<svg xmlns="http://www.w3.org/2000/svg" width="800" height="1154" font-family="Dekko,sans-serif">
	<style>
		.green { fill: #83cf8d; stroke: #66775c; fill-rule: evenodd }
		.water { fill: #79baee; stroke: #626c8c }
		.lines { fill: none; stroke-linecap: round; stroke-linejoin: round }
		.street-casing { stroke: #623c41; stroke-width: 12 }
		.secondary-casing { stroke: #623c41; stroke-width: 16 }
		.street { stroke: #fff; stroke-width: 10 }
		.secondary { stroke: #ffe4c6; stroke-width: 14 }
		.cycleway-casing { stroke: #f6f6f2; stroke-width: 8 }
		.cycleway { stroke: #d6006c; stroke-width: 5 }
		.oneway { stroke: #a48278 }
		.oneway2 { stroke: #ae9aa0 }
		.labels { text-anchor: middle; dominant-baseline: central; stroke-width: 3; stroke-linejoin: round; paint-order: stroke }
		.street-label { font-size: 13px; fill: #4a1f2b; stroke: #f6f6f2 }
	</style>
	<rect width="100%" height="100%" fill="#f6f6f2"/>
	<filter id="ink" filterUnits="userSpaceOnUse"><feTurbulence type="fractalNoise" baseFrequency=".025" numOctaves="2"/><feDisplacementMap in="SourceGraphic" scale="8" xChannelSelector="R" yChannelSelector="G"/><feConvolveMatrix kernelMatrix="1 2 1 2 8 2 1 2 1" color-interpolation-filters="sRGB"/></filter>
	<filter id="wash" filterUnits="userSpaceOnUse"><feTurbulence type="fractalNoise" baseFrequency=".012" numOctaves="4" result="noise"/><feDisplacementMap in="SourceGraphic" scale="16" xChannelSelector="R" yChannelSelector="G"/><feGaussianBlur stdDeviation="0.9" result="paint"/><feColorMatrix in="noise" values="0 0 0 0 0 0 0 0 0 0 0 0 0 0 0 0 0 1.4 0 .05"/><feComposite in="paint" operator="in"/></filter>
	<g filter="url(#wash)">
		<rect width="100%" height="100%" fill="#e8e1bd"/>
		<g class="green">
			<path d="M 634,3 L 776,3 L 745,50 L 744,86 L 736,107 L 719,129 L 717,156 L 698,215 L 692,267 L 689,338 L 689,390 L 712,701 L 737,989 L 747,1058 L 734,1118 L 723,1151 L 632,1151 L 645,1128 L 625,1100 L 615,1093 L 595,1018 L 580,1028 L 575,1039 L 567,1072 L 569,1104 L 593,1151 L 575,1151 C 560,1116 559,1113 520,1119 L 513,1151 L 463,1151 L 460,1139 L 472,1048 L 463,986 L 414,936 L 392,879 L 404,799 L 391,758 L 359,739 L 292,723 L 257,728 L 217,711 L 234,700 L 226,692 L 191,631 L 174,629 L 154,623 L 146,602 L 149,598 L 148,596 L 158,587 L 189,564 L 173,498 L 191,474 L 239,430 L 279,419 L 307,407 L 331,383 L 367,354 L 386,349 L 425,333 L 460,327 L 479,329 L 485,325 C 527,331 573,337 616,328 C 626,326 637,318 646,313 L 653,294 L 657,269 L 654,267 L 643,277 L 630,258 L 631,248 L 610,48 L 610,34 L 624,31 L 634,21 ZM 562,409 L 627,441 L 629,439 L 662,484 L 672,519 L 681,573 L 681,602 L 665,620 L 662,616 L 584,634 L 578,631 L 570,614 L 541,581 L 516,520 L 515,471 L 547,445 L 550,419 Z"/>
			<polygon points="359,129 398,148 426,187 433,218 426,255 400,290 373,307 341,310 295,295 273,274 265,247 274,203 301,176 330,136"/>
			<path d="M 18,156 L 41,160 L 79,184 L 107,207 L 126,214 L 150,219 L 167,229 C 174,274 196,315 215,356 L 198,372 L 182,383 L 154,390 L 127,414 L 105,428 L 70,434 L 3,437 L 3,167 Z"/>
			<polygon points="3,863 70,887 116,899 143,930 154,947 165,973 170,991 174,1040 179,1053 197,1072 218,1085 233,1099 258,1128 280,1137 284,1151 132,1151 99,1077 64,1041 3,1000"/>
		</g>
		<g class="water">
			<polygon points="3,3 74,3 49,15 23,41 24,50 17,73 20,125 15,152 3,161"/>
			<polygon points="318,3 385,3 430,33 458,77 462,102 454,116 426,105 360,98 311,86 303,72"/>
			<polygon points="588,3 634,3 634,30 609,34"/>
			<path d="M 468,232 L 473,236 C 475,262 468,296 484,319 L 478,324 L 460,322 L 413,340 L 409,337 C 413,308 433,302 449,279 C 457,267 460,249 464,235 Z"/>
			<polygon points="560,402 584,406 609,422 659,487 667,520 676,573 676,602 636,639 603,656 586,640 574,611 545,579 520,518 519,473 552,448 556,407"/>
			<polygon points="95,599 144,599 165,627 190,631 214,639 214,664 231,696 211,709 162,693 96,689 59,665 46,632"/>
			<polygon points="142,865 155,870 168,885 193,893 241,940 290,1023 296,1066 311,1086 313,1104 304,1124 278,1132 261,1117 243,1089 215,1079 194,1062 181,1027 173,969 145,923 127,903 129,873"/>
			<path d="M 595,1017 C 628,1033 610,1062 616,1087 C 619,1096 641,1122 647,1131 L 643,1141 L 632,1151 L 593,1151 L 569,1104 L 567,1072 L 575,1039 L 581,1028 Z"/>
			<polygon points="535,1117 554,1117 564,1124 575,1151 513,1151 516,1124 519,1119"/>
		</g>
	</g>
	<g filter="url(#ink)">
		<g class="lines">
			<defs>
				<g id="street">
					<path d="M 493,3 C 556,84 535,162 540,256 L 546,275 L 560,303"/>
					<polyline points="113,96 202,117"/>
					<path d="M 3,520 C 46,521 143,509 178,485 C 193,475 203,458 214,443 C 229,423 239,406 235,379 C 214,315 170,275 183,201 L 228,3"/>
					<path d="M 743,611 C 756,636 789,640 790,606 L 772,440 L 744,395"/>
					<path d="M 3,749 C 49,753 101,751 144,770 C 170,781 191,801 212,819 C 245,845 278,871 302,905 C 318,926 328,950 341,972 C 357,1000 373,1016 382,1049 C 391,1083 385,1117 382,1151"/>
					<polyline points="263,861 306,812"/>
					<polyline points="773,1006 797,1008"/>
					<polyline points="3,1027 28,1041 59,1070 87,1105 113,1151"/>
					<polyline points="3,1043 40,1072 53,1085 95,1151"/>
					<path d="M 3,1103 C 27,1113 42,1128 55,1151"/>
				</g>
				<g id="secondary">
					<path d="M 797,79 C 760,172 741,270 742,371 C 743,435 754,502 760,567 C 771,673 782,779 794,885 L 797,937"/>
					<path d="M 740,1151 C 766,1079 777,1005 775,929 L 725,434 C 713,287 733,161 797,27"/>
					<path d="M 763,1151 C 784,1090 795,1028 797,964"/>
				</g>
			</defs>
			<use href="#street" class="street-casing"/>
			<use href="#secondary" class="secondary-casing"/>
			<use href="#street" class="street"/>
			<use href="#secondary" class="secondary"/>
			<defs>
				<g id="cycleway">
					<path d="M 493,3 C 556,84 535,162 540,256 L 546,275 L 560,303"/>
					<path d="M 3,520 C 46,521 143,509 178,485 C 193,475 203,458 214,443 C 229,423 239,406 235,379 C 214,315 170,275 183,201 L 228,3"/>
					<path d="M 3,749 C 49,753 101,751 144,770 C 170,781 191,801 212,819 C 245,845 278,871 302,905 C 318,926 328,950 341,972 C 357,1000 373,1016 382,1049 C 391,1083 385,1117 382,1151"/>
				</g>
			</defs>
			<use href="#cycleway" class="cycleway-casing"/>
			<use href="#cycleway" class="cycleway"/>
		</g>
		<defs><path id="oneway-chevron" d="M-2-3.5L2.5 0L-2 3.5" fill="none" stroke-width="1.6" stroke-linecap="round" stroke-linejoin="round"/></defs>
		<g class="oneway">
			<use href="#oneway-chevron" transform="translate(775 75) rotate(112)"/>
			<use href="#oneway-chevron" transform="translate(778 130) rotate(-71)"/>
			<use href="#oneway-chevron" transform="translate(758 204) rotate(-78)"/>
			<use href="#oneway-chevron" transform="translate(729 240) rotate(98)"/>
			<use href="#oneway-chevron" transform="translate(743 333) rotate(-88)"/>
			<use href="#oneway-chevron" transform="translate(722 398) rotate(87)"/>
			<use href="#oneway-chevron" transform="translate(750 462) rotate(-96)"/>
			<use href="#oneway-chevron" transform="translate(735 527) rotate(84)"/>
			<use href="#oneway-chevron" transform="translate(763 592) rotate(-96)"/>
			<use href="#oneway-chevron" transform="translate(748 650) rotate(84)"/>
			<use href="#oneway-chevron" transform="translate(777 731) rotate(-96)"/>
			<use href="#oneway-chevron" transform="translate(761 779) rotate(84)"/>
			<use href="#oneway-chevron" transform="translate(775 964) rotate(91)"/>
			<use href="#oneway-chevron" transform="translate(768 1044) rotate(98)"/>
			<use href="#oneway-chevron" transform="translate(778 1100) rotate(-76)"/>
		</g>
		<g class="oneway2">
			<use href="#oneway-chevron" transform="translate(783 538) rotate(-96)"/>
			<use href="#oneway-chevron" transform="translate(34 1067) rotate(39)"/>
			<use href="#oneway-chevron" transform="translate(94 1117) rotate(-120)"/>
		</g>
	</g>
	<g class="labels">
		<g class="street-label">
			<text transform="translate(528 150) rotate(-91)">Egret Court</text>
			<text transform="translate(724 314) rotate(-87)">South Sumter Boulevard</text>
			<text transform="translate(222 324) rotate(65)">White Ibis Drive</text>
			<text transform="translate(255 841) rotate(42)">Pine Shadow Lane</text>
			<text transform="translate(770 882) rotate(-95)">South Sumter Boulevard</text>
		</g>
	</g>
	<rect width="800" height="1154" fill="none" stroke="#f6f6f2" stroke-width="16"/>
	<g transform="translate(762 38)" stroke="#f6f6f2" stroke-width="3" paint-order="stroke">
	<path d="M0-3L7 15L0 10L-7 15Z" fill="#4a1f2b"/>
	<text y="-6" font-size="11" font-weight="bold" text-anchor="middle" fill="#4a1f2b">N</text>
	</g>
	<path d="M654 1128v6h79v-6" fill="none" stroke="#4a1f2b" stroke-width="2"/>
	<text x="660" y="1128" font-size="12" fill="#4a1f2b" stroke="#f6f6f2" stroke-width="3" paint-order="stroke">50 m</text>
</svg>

★ ★ ★

= Exercise brief =
All lines with the string "type" must be copied from the data.

= Task output =
	<filter id="ink" filterUnits="userSpaceOnUse"><feTurbulence type="fractalNoise" baseFrequency=".025" numOctaves="2"/><feDisplacementMap in="SourceGraphic" scale="8" xChannelSelector="R" yChannelSelector="G"/><feConvolveMatrix kernelMatrix="1 2 1 2 8 2 1 2 1" color-interpolation-filters="sRGB"/></filter>
	<filter id="wash" filterUnits="userSpaceOnUse"><feTurbulence type="fractalNoise" baseFrequency=".012" numOctaves="4" result="noise"/><feDisplacementMap in="SourceGraphic" scale="16" xChannelSelector="R" yChannelSelector="G"/><feGaussianBlur stdDeviation="0.9" result="paint"/><feColorMatrix in="noise" values="0 0 0 0 0 0 0 0 0 0 0 0 0 0 0 0 0 1.4 0 .05"/><feComposite in="paint" operator="in"/></filter>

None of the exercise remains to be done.